▶ _Exercise goal_
Below is some data. Retype exactly the lines starting at the one with "Wait, this contradicts earlier" and ending at the one with "### Online profiles".

▶ _Exercise data_
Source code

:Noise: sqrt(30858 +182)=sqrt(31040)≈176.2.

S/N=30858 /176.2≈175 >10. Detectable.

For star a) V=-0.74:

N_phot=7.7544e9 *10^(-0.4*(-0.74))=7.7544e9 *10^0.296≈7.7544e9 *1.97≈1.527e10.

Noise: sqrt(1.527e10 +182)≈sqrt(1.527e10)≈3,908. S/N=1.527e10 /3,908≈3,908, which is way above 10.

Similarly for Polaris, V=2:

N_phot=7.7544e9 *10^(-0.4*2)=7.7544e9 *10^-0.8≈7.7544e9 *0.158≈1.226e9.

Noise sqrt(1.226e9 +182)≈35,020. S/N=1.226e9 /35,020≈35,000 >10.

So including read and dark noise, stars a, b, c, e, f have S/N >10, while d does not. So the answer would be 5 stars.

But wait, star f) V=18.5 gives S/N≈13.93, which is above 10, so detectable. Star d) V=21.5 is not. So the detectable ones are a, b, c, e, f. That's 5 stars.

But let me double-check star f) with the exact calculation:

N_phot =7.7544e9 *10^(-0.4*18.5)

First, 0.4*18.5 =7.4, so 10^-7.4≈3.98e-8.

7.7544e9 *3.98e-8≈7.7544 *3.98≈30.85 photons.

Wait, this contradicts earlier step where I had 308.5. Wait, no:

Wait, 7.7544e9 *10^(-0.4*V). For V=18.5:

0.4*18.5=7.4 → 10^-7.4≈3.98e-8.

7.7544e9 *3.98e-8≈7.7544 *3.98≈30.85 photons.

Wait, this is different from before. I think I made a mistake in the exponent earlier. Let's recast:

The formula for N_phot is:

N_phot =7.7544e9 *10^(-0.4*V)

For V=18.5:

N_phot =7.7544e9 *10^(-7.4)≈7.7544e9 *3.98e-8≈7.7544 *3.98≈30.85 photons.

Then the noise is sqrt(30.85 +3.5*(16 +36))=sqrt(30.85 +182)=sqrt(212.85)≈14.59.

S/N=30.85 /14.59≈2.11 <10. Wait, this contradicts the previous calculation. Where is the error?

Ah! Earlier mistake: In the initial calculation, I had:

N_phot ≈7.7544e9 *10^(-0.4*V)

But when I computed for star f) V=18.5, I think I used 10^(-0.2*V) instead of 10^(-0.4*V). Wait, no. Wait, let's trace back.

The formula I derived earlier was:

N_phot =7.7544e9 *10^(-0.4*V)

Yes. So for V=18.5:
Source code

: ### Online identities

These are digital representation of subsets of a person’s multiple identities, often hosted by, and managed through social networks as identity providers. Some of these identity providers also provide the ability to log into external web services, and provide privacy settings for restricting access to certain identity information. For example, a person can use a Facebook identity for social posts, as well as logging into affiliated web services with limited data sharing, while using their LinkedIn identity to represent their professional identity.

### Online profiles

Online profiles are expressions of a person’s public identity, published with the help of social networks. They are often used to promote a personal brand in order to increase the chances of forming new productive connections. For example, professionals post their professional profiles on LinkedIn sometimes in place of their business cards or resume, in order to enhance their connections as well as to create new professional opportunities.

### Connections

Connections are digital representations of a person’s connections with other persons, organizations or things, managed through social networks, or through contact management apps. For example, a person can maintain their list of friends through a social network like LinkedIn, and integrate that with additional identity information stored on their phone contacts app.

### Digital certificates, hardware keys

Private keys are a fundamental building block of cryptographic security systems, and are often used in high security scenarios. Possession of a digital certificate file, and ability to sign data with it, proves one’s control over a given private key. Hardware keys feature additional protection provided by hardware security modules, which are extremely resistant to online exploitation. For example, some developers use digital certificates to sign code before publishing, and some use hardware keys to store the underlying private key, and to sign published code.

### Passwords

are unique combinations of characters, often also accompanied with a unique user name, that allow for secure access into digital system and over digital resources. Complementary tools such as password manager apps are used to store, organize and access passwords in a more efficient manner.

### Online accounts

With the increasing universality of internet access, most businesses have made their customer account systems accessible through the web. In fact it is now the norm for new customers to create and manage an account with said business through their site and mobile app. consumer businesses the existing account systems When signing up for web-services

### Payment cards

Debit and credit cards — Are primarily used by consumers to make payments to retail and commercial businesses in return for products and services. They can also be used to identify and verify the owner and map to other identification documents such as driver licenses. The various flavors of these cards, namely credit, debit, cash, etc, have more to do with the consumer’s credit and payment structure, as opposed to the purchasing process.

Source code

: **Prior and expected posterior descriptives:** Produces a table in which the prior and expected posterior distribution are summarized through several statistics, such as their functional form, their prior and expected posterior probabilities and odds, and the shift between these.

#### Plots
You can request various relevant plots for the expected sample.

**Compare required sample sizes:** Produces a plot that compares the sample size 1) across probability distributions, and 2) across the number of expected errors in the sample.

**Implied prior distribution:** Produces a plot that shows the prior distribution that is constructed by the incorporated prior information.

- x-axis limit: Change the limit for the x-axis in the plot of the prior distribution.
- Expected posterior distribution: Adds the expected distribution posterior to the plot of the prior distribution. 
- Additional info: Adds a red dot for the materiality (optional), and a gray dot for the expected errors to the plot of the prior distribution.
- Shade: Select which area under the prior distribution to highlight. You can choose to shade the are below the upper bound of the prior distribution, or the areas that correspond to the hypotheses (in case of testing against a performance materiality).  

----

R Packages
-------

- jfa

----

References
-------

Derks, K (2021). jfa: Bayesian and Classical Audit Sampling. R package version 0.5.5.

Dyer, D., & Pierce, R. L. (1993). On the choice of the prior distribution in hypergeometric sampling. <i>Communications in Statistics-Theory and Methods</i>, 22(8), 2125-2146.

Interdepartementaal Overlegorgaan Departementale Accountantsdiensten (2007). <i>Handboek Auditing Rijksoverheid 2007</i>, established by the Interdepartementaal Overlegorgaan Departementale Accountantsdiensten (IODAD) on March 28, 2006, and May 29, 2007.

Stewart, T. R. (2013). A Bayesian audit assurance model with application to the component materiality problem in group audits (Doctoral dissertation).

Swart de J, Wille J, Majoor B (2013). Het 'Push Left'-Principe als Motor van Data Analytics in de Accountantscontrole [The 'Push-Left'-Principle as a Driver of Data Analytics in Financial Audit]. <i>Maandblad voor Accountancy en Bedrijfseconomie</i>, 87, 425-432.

▶ _Result_
Wait, this contradicts earlier step where I had 308.5. Wait, no:

Wait, 7.7544e9 *10^(-0.4*V). For V=18.5:

0.4*18.5=7.4 → 10^-7.4≈3.98e-8.

7.7544e9 *3.98e-8≈7.7544 *3.98≈30.85 photons.

Wait, this is different from before. I think I made a mistake in the exponent earlier. Let's recast:

The formula for N_phot is:

N_phot =7.7544e9 *10^(-0.4*V)

For V=18.5:

N_phot =7.7544e9 *10^(-7.4)≈7.7544e9 *3.98e-8≈7.7544 *3.98≈30.85 photons.

Then the noise is sqrt(30.85 +3.5*(16 +36))=sqrt(30.85 +182)=sqrt(212.85)≈14.59.

S/N=30.85 /14.59≈2.11 <10. Wait, this contradicts the previous calculation. Where is the error?

Ah! Earlier mistake: In the initial calculation, I had:

N_phot ≈7.7544e9 *10^(-0.4*V)

But when I computed for star f) V=18.5, I think I used 10^(-0.2*V) instead of 10^(-0.4*V). Wait, no. Wait, let's trace back.

The formula I derived earlier was:

N_phot =7.7544e9 *10^(-0.4*V)

Yes. So for V=18.5:
Source code

: ### Online identities

These are digital representation of subsets of a person’s multiple identities, often hosted by, and managed through social networks as identity providers. Some of these identity providers also provide the ability to log into external web services, and provide privacy settings for restricting access to certain identity information. For example, a person can use a Facebook identity for social posts, as well as logging into affiliated web services with limited data sharing, while using their LinkedIn identity to represent their professional identity.

### Online profiles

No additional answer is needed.